● REQUIRED WORK
In the entries below, arrange everything from the line containing "Document page, 1241x1754 pixels." down to the line containing "Identify the document" as a Markdown table with the columns "Row" and "Line." Number each line and leave out any blank ones.

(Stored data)
= = = = = = =

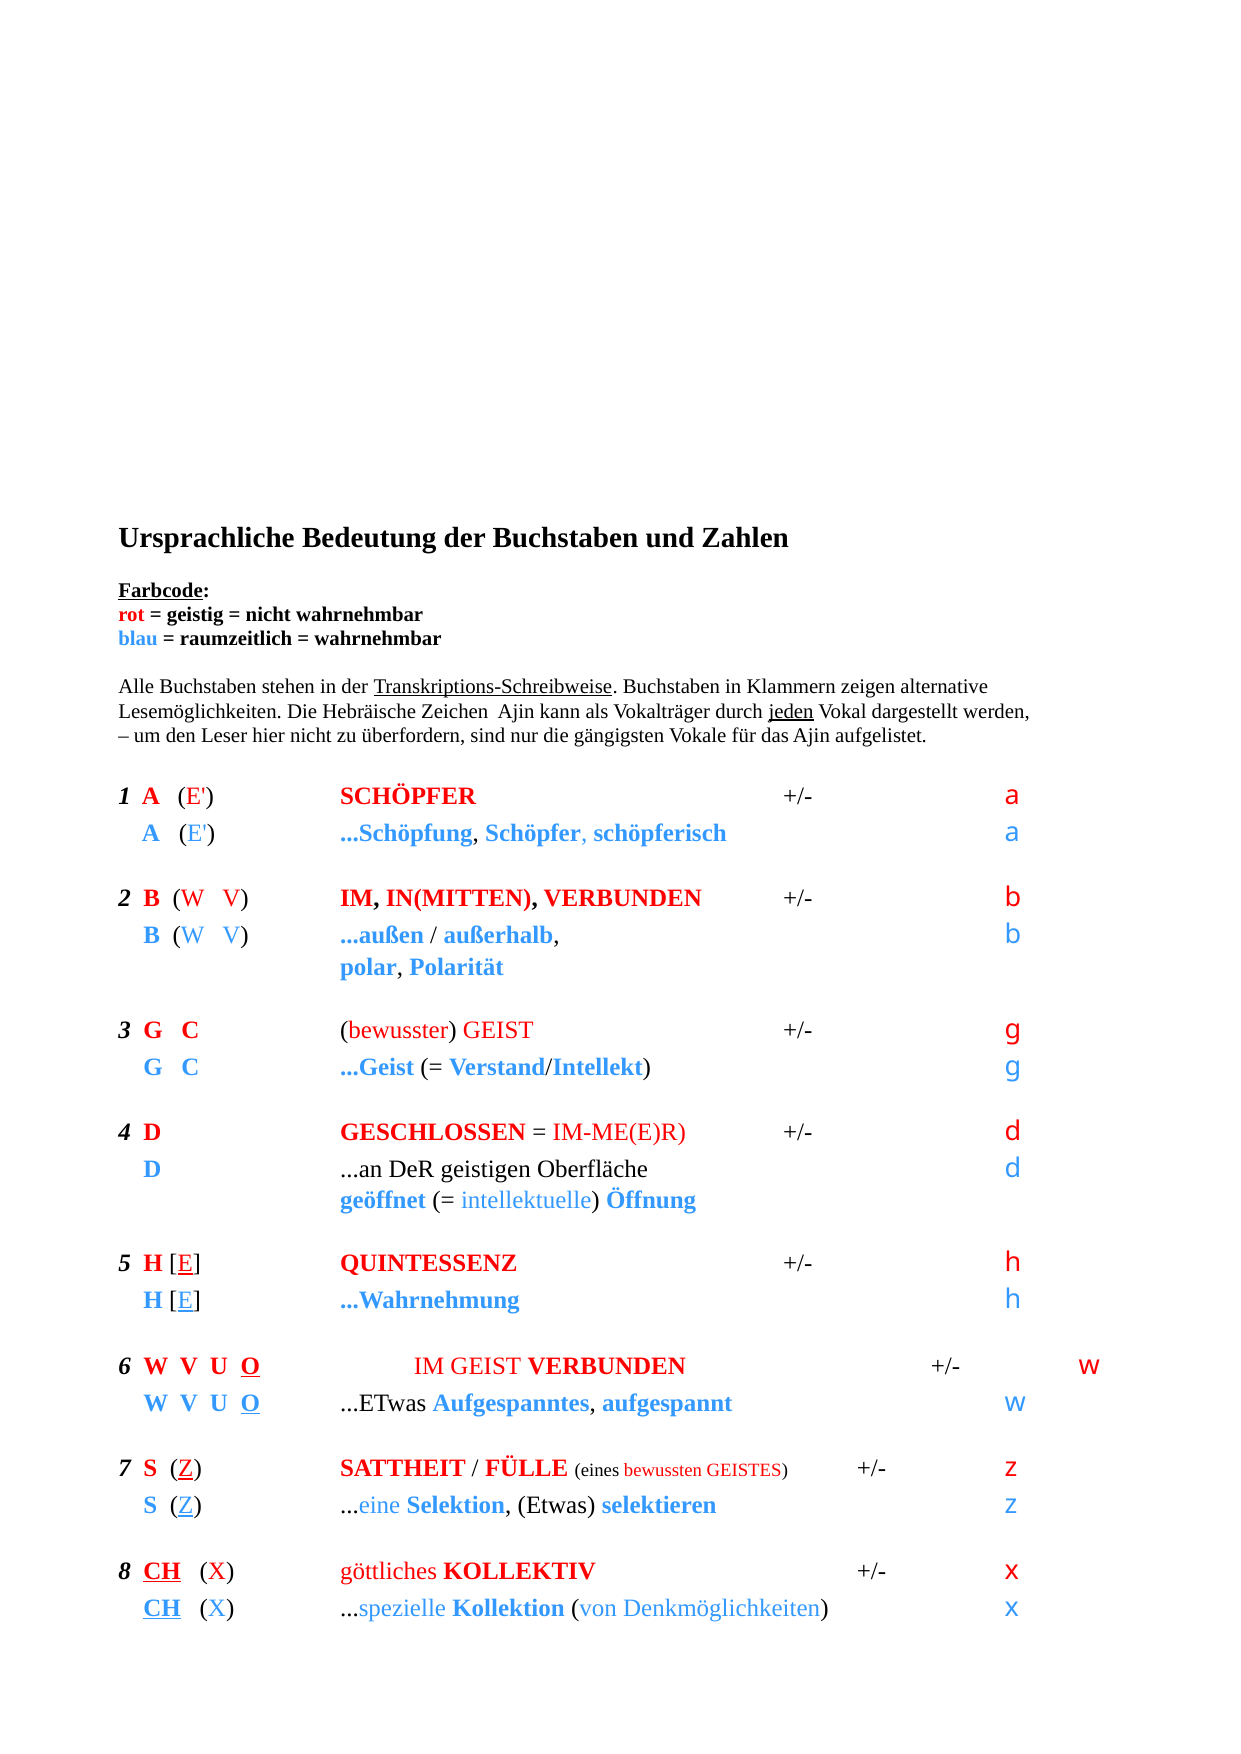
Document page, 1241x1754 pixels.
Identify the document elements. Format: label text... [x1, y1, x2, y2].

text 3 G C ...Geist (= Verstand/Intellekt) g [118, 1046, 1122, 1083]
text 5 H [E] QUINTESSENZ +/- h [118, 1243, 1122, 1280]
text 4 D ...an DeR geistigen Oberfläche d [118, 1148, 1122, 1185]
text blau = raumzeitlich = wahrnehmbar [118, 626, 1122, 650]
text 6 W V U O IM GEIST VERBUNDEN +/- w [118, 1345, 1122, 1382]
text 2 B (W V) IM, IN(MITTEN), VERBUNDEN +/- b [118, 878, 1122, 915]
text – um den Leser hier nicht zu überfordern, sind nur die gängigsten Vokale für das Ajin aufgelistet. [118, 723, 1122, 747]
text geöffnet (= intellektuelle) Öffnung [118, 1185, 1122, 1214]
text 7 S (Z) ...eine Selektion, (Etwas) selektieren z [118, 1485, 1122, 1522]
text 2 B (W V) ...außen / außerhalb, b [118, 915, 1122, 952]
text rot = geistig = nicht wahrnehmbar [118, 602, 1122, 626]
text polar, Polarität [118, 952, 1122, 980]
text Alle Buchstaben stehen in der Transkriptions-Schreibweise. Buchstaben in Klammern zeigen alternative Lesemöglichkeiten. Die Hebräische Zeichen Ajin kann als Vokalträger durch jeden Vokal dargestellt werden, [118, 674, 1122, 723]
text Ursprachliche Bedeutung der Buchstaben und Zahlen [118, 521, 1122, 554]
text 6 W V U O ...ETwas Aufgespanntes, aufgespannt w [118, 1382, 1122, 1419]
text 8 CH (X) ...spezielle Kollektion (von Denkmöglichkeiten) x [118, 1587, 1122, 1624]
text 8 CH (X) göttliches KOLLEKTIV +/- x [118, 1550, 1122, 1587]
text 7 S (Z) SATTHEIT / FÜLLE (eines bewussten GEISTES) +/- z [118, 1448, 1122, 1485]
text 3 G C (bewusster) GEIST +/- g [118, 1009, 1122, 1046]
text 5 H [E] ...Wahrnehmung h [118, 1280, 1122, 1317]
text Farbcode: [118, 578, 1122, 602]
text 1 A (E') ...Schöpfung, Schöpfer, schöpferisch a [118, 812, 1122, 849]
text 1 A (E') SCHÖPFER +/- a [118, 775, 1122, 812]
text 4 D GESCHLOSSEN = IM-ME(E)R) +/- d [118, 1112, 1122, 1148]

= = = = = = =

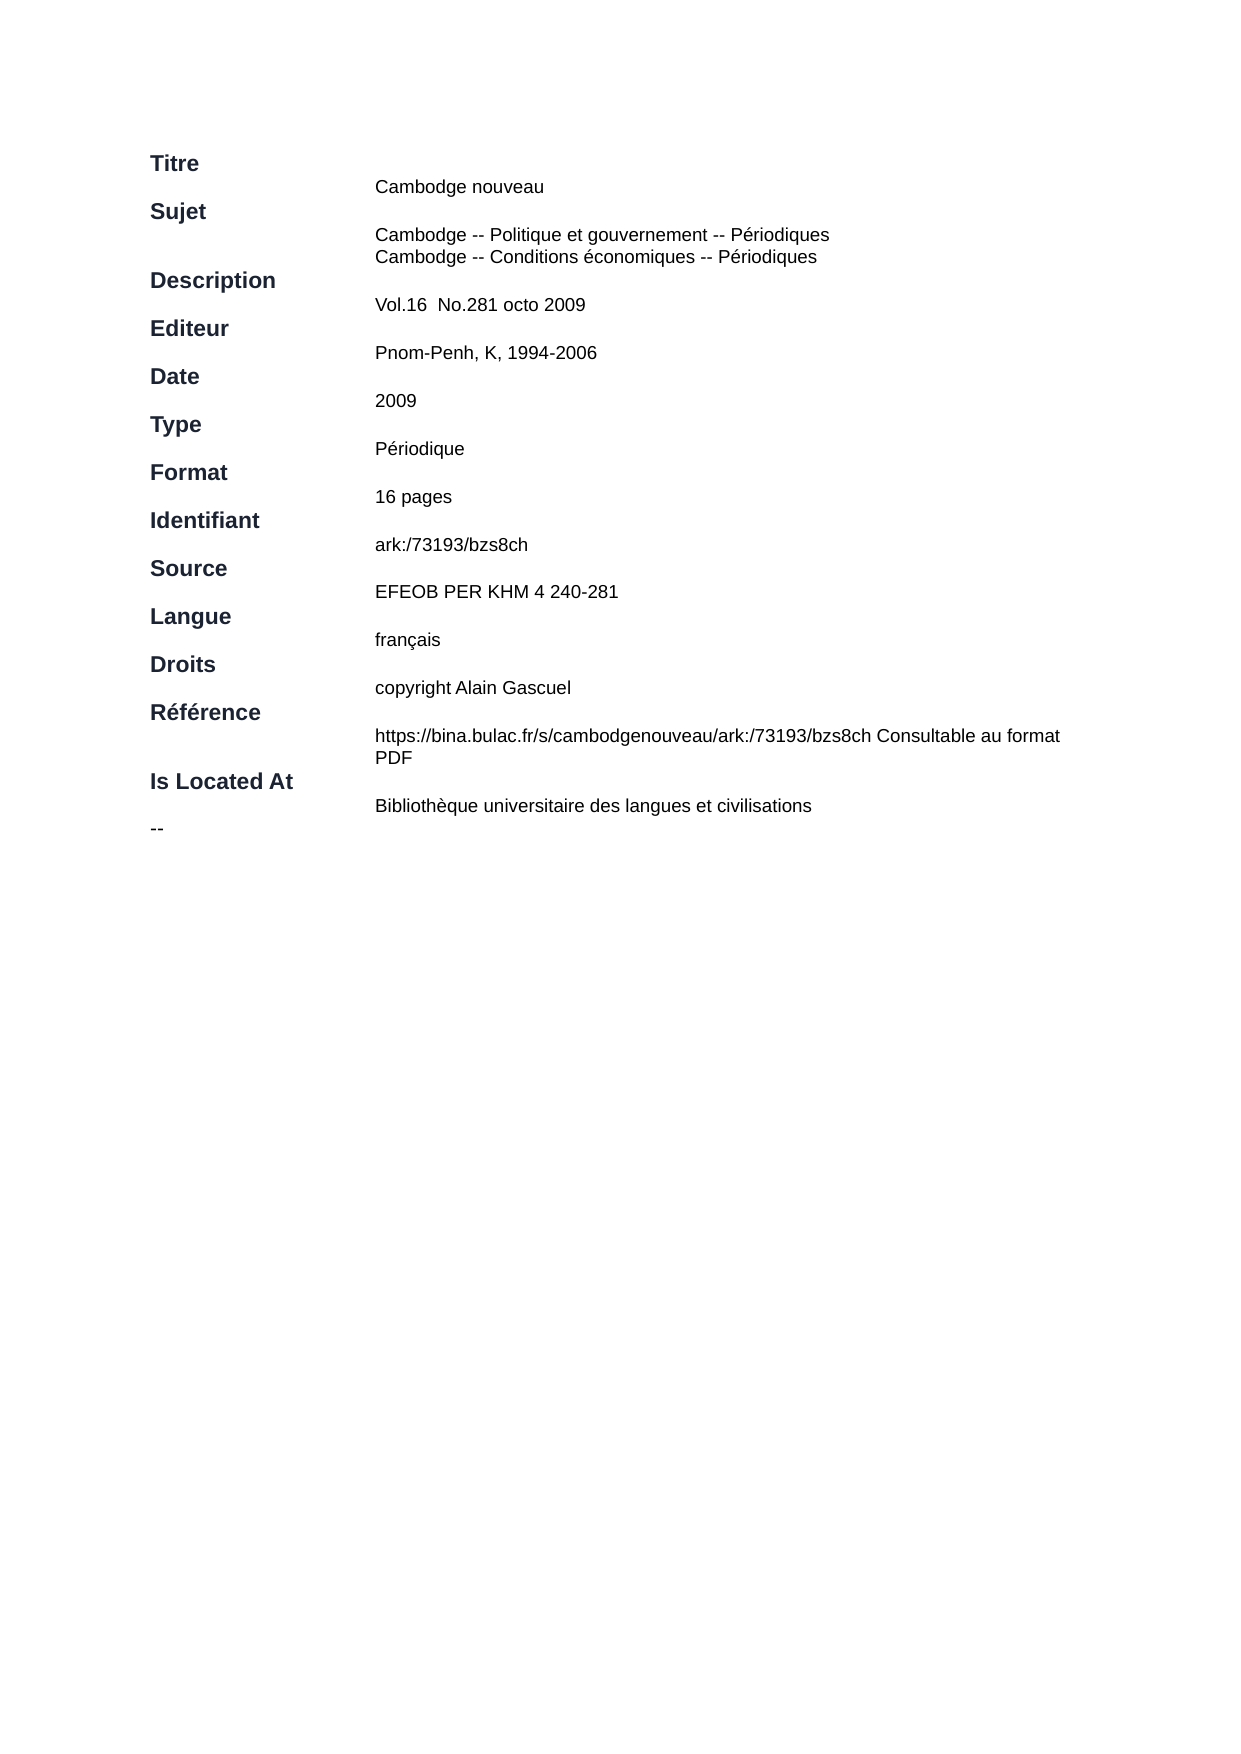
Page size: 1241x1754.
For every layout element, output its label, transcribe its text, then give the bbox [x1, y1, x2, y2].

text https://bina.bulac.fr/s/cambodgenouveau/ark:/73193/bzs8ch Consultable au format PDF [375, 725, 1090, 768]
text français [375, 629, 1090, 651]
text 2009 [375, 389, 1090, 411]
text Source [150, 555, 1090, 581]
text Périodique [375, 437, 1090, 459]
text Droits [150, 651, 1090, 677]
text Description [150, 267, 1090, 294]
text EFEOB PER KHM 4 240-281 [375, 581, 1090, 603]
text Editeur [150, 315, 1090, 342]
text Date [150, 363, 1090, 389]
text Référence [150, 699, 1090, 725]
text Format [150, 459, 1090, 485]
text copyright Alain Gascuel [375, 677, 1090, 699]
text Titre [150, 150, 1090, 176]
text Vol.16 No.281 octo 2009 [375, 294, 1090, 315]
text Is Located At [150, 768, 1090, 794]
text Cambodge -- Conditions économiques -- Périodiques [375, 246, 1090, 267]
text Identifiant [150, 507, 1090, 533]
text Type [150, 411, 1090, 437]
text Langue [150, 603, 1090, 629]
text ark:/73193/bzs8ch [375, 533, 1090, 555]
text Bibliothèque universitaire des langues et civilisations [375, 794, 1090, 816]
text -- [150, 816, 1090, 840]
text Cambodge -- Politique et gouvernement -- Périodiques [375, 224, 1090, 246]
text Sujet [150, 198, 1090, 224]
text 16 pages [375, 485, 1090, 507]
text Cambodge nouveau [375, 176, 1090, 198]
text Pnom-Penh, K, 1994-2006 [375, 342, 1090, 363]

= = = = = = =

● EXERCISE RESPONSE
| Row | Line |
|---|---|
| 1 | Document page, 1241x1754 pixels. |
| 2 | Identify the document elements. Format: label text... [x1, y1, x2, y2]. |